Reportage d'Elise, concert de Bruxelles, le 12 mars 2014
La perspective d’un concert d’Indochine me divise toujours entre impatience et appréhension. C’est un sentiment indicible, de partager avec des milliers d’autres quelque chose de si intime qu’il paraissait n’être qu’à soi. Que soi, même. Et puis il y a les campeurs et ceux qui ne le sont pas, ceux qui ont un numéro sur la main et ceux qui n’en ont pas, l’angoisse, d’être devant la porte qui ne s’ouvrira pas. Et puis l’attente, interminable… Mais je le refais, encore et encore. Ce mercredi 12 mars, je me suis à nouveau rappelé pourquoi.
Indochine procède autrement : on ne va pas voir Indochine, on entre en Indochine. C’est envoûtant, les volutes d’encens ; la foule appelle. Plus forte la musique ; la foule hurle. Les écrans se déploient, les silhouettes se dessinent, une ville autour, Indochine se matérialise. De loin mais je tremble les canons explosent. Je rentre dans ta vie et…
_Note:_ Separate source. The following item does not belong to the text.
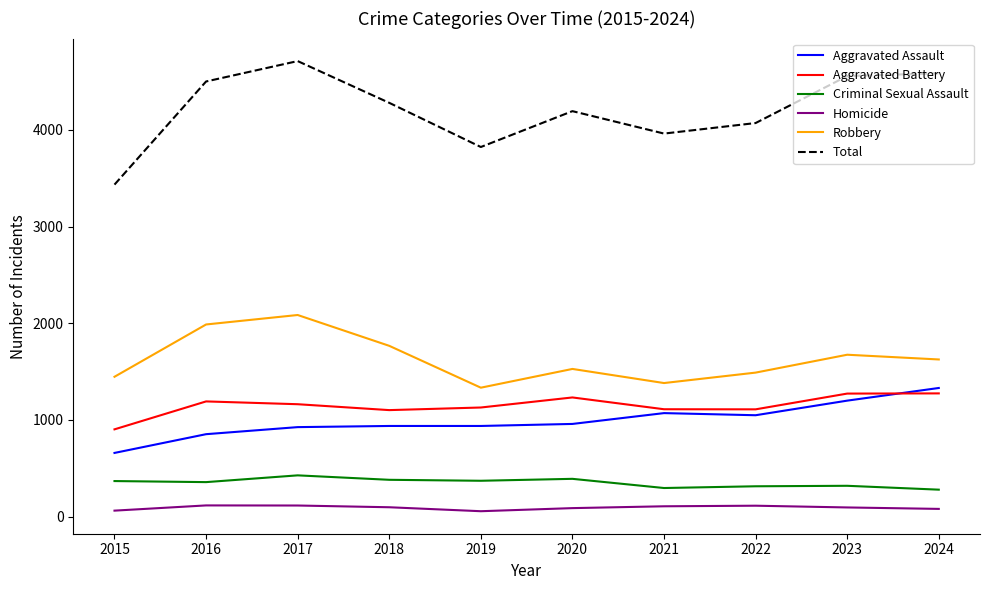

What is the maximum value for Criminal Sexual Assault?

426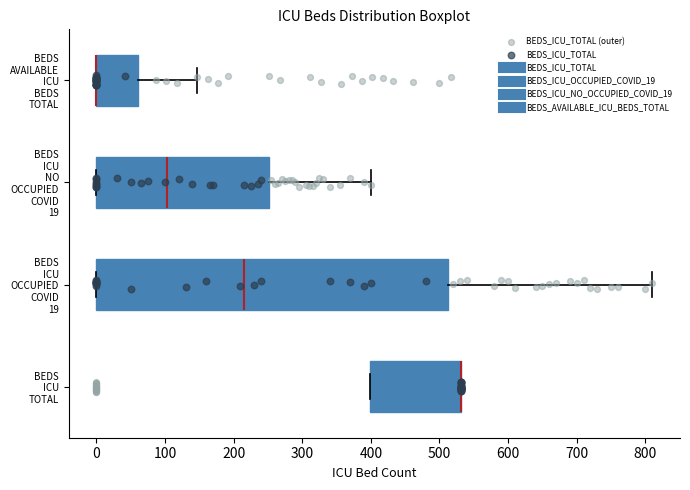

Which box is the widest, from its left edge to its right edge?

BEDS ICU OCCUPIED COVID 19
Les milliers d’autres ont disparu, tout est confondu un seul corps un seul cœur un seul cri. Indochine lui a donné la vie, mais on ne saurait plus distinguer maintenant. Douze mille personnes sont désormais Indochine, et soi une entité qui n’a plus de limites physiques, portée par des bras gigantesques. Ils la déploient et lui montrent les gestes.
Le concert a duré près de trois heures, le temps de trente-trois morceaux. Un équilibre parfait entre les chansons du très très vieux groupe (sic) et celui du Black City Parade, mais c’est inutile : on les connaît toutes par cœur. Les confettis pleuvent sous Traffic Girl, J’ai Demandé à la Lune disparait derrière les banderoles, et L’Aventurier apparaît dans des colonnes de feu. Sans parler des ballons lancés à travers la foule, et de ceux qu’elle brandit aux couleurs de la Belgique, de ce cœur qui bat à l’ouverture de Marilyn, et de tout ce qu’on ne saurait décrire, qui échappe à la raison, comme pendant trois heures les lois physiques n’ont plus eu cours.
J’avais craint que de voir l’envers du décor ne brise l’envoûtement. Mais comment aurait-il opéré si tout, même l’invisible, n’en avait fait partie ? Antony nous parle de l’équipe, septante personnes, comme d’une grande famille. Il nous présente le chef de la sécurité, le management, c’est vrai qu’ils ont tous l’air de bien s’entendre. On verra le coiffeur de Nicola, par hasard, ceux qui s’occupent du merchandising, et les autres, de loin, qui travaillent sur ce projet comme nous chanterons, en un seul choeur, deux heures plus tard.
Nous-mêmes ne nous sentirons jamais de trop. On tutoie Antony, il nous montre tout, et tous nous saluent… jusqu’à Nicola qui, après s’être donné âme et chair trois heures durant, et avant, encore, une réunion pour le futur DVD, a trouvé le temps de nous recevoir, de nous faire asseoir et de nous parler. Il a l’air heureux, il est très beau.
Merci Indochine Merci Nicola. Mais les mots n’existent pas pour le dire
Il avait remercié la salle, de lui avoir fait confiance depuis aussi longtemps. Il n’y a là rien d’irrationnel ; l’énergie nous a été donnée avant d’être rendue. Mais qu’Indochine batte si fort en chacun de nous, pour que douze mille visages, vingt-quatre mille bras et cinq fois autant de mains tendues ne fassent plus qu’un, au-delà de nous-même, c’est toujours un mystère. Et si ce n’est pas la vraie vie, mais ils la portent.